The Last Magnificent

120 Minutes - Director: Lydia Tenaglia

The Last Magnificent tells the intriguing and mysterious story of one-time celebrity chef Jeremiah Tower who chose at the height of his career to leave the restaurant business and retreat to a beach in Mexico, where life is considerably quieter than inside the kitchen of a high-profile San Francisco eatery. The film was screened for LAWAC members on Tuesday April 25th.

“Before I read books, I read menus,” says Tower, who grew up with globe-trotting parents who seemed indifferent to the upbringing of their son, leaving him in the charge of stewards, waiters and concierges in the world’s finest hotels and ocean liners. “I got used to first class early on,” he says. He went to Harvard to study architecture, but liked to cook for himself and his friends. He turned this into a career, dedicated to producing first class dining, with little tolerance for sloppiness or unprofessionalism. Tower became the main chef at Chez Panisse in Berkeley in 1972, and “put Chez Panisse on the map,” as chef-turned-TV-star Anthony Bourdain says in the documentary “The Last Magnificent.” After falling out with the owner, Alice Waters – whom he claims stole all his recipes for her own cookbook – he set up his own restaurant in San Francisco, Stars, which became the go-to place for celebrities and one of the top-grossing restaurants in the country in the 1980’s.

As director Lydia Tenaglia’s film shows, Tower was one of the main instigators of the beginning of “new American cuisine,” which ditched snooty French cooking customs, focusing instead on local ingredients in California, and making the dining experience fun.
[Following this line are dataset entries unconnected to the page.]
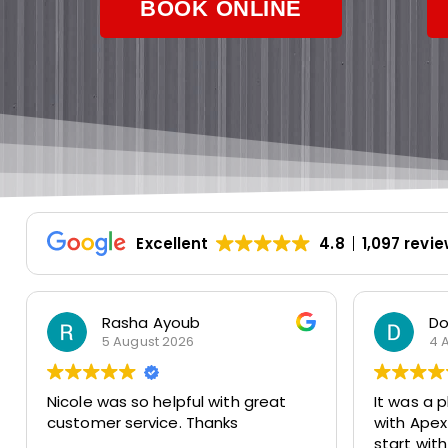
BOOK ONLINE
Excellent
4.8
1,097 revi
Dorothy Monahos
R
4 August 2026
2
It was a pleasure to do business
Great ex
with Apex Air Duct Cleaning from
was frien
start with Nicole to finish with Joe
accommo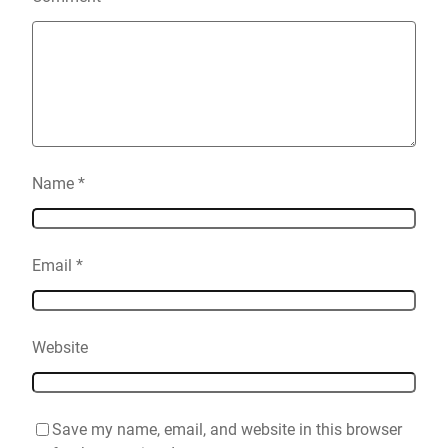
Name
*
Email
*
Website
Save my name, email, and website in this browser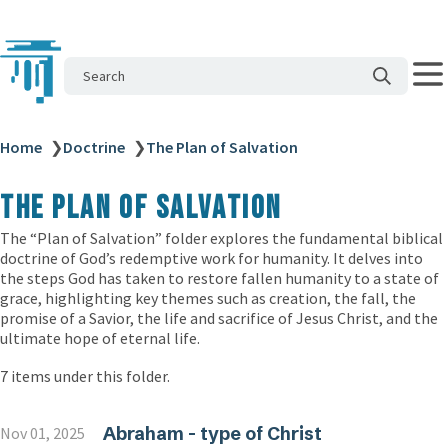
Search
Home
❯
Doctrine
❯
The Plan of Salvation
The Plan of Salvation
The “Plan of Salvation” folder explores the fundamental biblical
doctrine of God’s redemptive work for humanity. It delves into
the steps God has taken to restore fallen humanity to a state of
grace, highlighting key themes such as creation, the fall, the
promise of a Savior, the life and sacrifice of Jesus Christ, and the
ultimate hope of eternal life.
7 items under this folder.
Abraham - type of Christ
Nov 01, 2025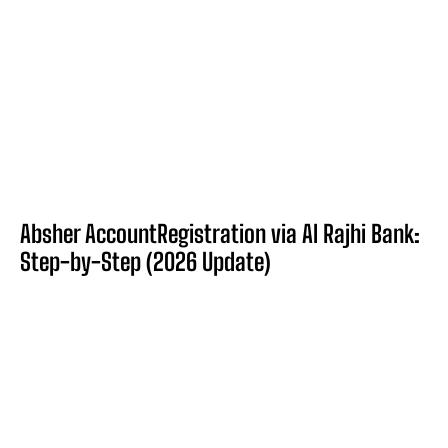
Absher AccountRegistration via Al Rajhi Bank:
Step-by-Step (2026 Update)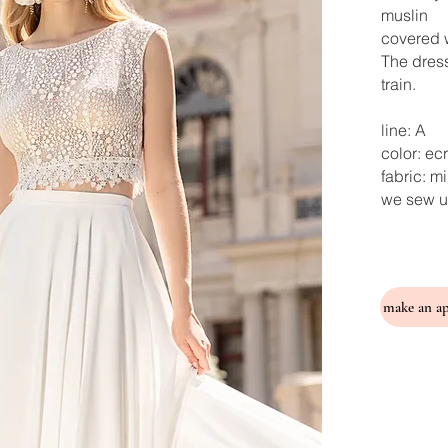
muslin
covered w
The dress
train.
line: A
color: ec
fabric: m
we sew u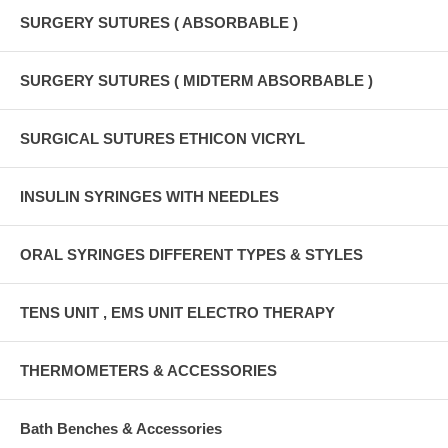
SURGERY SUTURES ( ABSORBABLE )
SURGERY SUTURES ( MIDTERM ABSORBABLE )
SURGICAL SUTURES ETHICON VICRYL
INSULIN SYRINGES WITH NEEDLES
ORAL SYRINGES DIFFERENT TYPES & STYLES
TENS UNIT , EMS UNIT ELECTRO THERAPY
THERMOMETERS & ACCESSORIES
Bath Benches & Accessories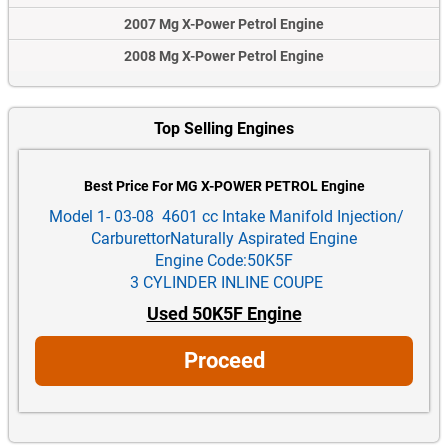
2007 Mg X-Power Petrol Engine
2008 Mg X-Power Petrol Engine
Top Selling Engines
Best Price For MG X-POWER PETROL Engine
Model 1- 03-08 4601 cc Intake Manifold Injection/
CarburettorNaturally Aspirated Engine
Engine Code:50K5F
3 CYLINDER INLINE COUPE
Used 50K5F Engine
Proceed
And yet, as Martha Stewart says in the film, “today most people would not know who Jeremiah Tower is.”

And this is what makes the film so captivating – because although Tower reveals much about his lonely but gilded childhood and his days studying at Harvard, drinking champagne and eating smoked salmon as others went out to protest the Vietnam War – he remains an elusive character, the man who always seems able to slip away. “There is a private room, a locked room inside Jeremiah Tower,” says Bourdain.

One of his college friends says Tower “was working for some utopian version of living because that is what kept the darkness away.” But what that darkness might be remains a matter for conjecture. At a Q&A after the LAWAC screening, director Tenaglia said when she initially approached Tower about making a film, “I thought it would be an interesting biopic, but then I saw it was going to be much more about the journey of an artist.” And the life of an artist, particularly one who is so dedicated to perfection in a high-volume business like cooking, is not always easy. Explaining the ups and downs of his life, Tower said, “I seem to piss people off a lot.” And when asked why he gave it all up, Tower laconically said that after working flat out inside kitchens for almost three decades, “I needed a bit of quiet.” So he moved to the beach.